SOURCE INFORMATION
=== Section Start ===

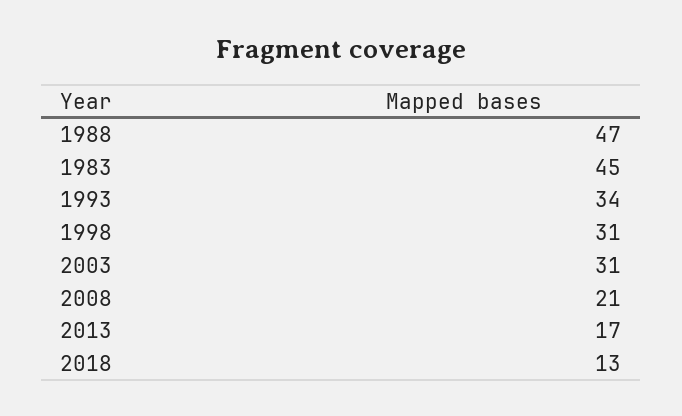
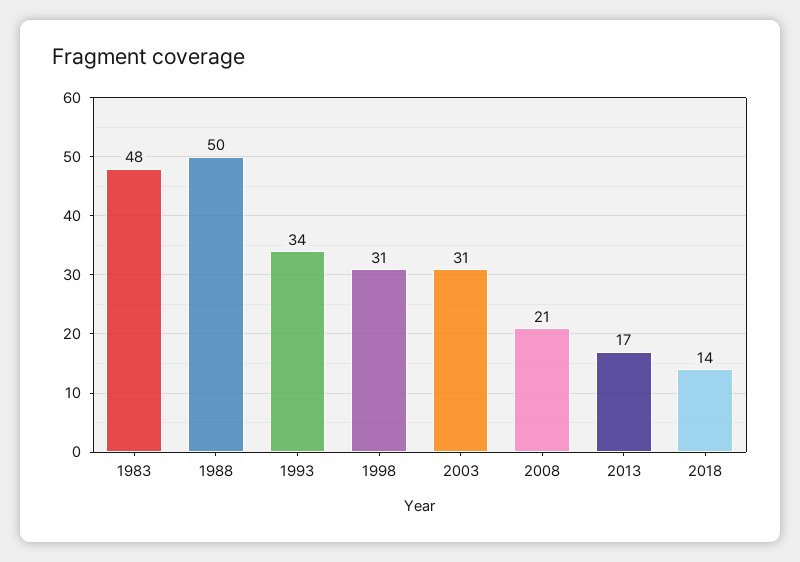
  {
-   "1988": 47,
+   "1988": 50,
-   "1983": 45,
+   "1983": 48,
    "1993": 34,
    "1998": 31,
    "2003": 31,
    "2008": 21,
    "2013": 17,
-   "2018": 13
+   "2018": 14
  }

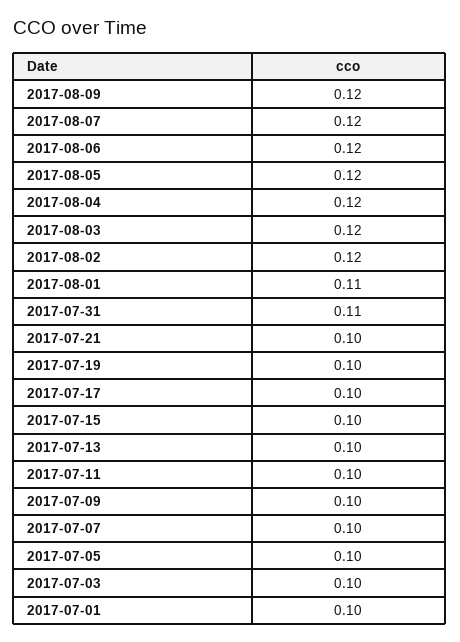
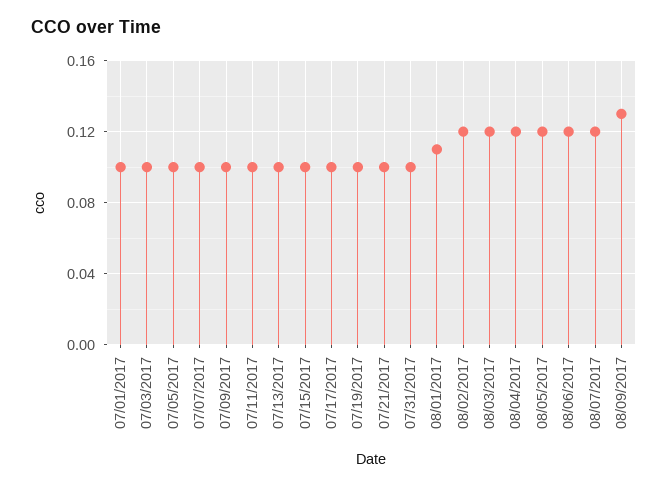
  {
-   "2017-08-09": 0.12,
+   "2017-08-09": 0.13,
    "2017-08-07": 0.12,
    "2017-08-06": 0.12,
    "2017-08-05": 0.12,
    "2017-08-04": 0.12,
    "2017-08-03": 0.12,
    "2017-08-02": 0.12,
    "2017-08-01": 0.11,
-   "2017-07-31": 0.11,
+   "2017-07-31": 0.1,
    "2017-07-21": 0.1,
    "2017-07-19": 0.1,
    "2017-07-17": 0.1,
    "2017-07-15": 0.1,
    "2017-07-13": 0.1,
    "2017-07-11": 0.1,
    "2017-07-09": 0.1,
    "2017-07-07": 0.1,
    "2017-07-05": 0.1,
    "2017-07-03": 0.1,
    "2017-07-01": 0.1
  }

=== Section End ===
=== Section Start ===

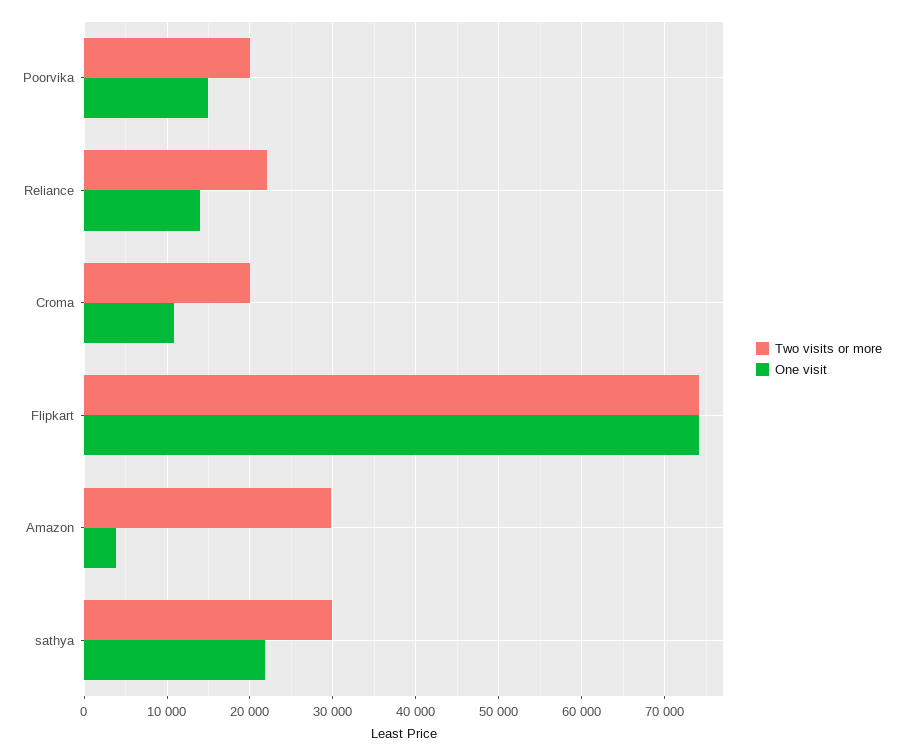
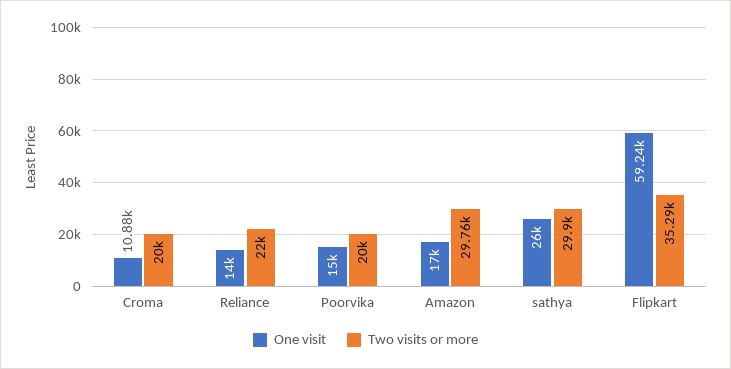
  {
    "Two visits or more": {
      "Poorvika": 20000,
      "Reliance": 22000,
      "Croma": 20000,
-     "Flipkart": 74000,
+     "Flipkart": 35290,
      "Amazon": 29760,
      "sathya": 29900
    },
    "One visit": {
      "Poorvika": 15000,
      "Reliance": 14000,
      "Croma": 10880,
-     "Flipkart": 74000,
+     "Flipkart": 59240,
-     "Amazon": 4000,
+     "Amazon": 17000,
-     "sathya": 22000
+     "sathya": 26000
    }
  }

=== Section End ===

ACTIVITY
Each line holding the string "Flipkart" counts once. Work out the number of such lines in the data and give only that.

FINAL ANSWER
4